ROBERTS: Mr. Clean on a handkerchief will do it, or Sterno, or Aqua Net.
WALSH: Also, if you boil the cores of ten heads of iceberg lettuce, and then let them dry out for a couple of days, that’ll get you high. Plus, it lowers your blood pressure.
ROBERTS: Or you can put two indelible markers under your nose while you clean the house. I think it’s worth getting this information to your readers. I hope you’re not getting the impression that we’re obsessed with getting high, because nothing could be further from the truth. Although you can ingest your own hair and get a pretty wicked buzz.
The reporter valiantly plows ahead, trying to fend off suggestions of poppy tea and oxygen deprivation. Walsh, trying to explain how UCB scenes overlap and merge, says it’s “a la the intertwining plots of Seinfeld, or Pulp Fiction, or Robert Altman’s films.” Finally, the reporter wraps up the phone call by asking if there’s anything else she should have asked.
As a matter of fact, there is. “You haven’t asked us how you can keep getting high off one hit of acid,” Roberts tells her. “And the answer is: Drink your urine.”

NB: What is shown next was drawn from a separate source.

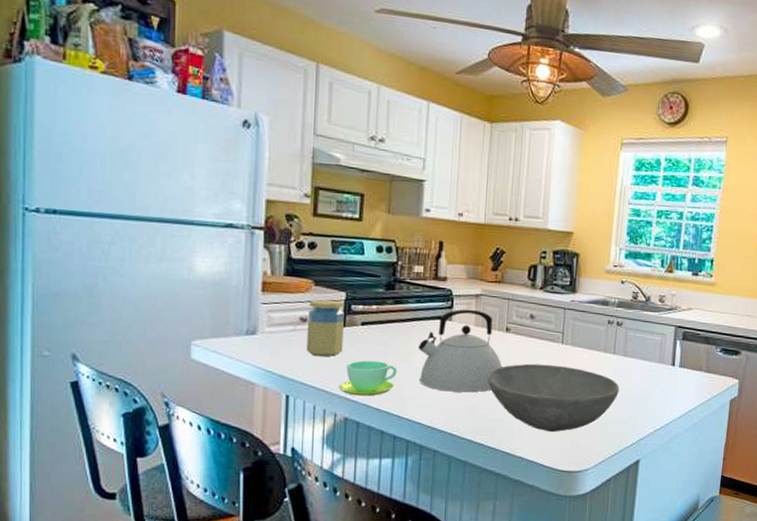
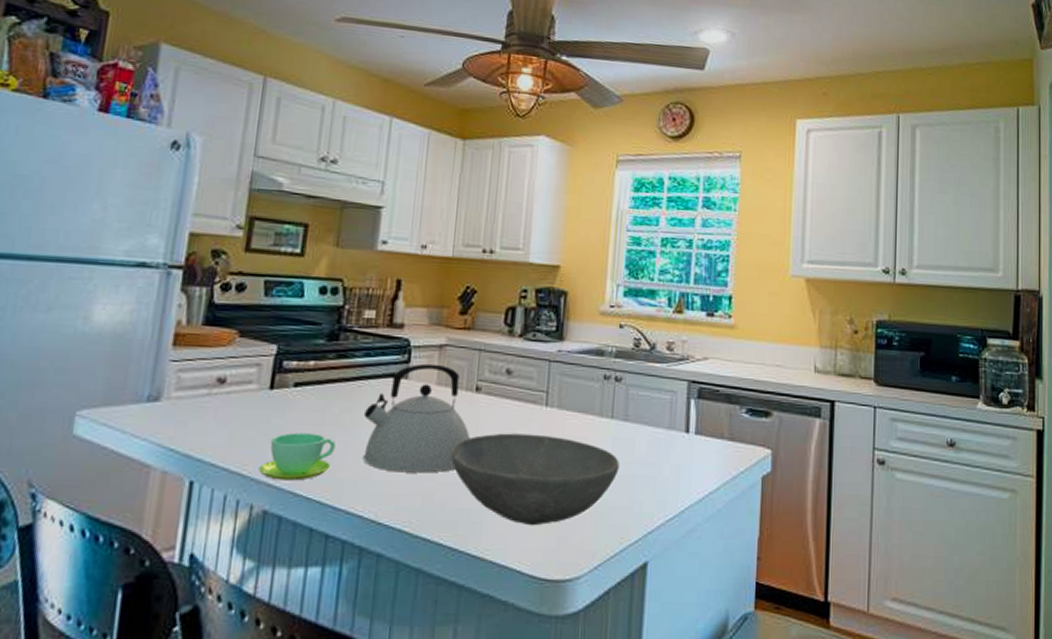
jar: present [306,299,345,357] -> none [221,354,275,429]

On a hot Thursday night in New York City, two beloved comedy institutions are coming to an end. One is Seinfeld, and the other is the Upright Citizens Brigade’s five-month run of their show Saigon Suicide Squad. Besser is in two places at once: in the theater on 18th Street, and on NBC, where he appears in an Intel ad during the broadcast. The Saigon Suicide Squad show mercilessly mocks over-earnest efforts to eradicate prejudice, as with its “Apology to the Jews” segment. It never stays on course for long, with interruptions from UCB members disguised as audience plants, or as members of the Hong Kong Danger Duo, an inept stunt troupe intent on performing.

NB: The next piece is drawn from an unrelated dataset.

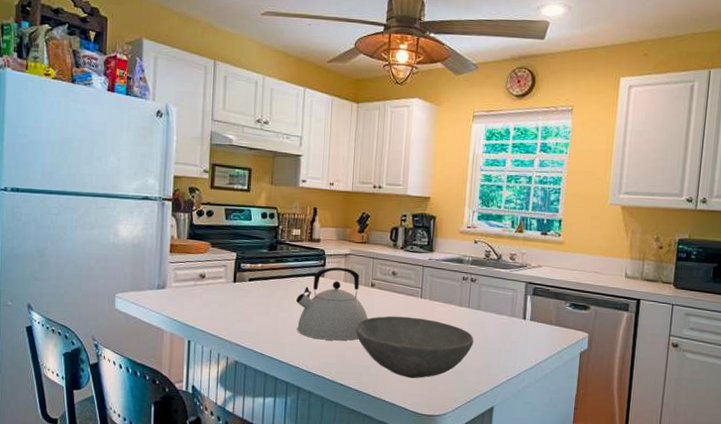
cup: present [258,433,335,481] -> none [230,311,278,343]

Standing in the aisle, wearing her Hong Kong Danger Duo costume, Poehler shouts, “Confucius say, ‘Opinion is like apple, everybody has two.'” While the audience ponders this nonsense, she punctuates her point by throwing two apples at Walsh, onstage.
“What the hell kind of accent is that?” Walsh demands.

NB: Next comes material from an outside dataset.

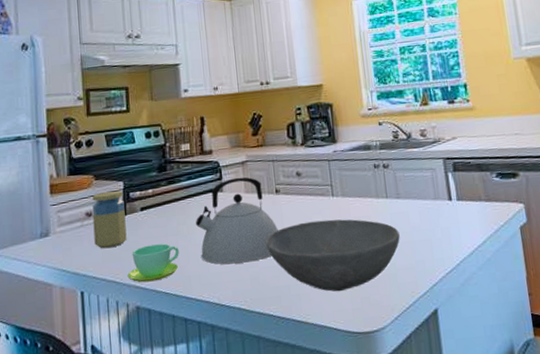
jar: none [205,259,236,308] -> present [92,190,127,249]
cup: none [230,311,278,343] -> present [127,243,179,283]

“It’s a Hong Kong Danger Duo dialect.”
“You’re not from Hong Kong,” Walsh points out.
“Yes,” Poehler insists. “I from Hong Kong, Connecticut. It’s far east Connecticut. We have many silks and spices. It’s number-one danger capital in world.”
Walsh tries to reason with her. “Look, your portrayal of Asian culture is offensive.”
“You offensive!” Poehler cries. “You number-one racist!” She appeals to the audience: “Just because I no do his laundry or build him railroad, he thinks I no from Hong Kong?”
While the crowd tries to bend their brains around that one, the show careens along, with the UCB doing the work of a dozen performers, employing many wigs and costumes. They’re loose tonight, ad-libbing some lines, taunting people sitting in the front tow. This isn’t a blackout variety show, it’s the bastard child of Lenny Bruce and David Lynch. While Seinfeld is ending, something new is beginning. After an hour, the stage is covered with water, a half-chewed cheeseburger, a broken bottle, fake blood, and fake urine.
While the audience applauds, Poehler comes out, still in costume. “I usually do the outro in my Hong Kong Danger Duo character,” she apologizes, “but she turns Italian halfway through. Thank you very much for coming to the last Saigon Suicide Squad show.”
Walsh pokes his head out from backstage. He’s got something to say, something defiant, a manifesto of the next generation of television comedy: “Fuck Seinfeld!”
I am present when the UCB make a final effort to define their philosophy. Writer Joe Ventura has just received a phone call from the Comedy Central executive in charge of standards and practices. Ventura is trying to convey the gist of the conversation to the members of the UCB. “Here’s the problem,” he tells them. “You can’t say ‘asshole.’ ‘Asswipe’ is okay.”
“They say ‘asshole’ on NYPD Blue all the time,” Roberts reasonably objects.
Ventura’s not sure about this inconsistency. “I think that’s their thing,” he offers.
Besser ponders, and finds a solution. “Well, maybe saying ‘cuntie’ is our thing.”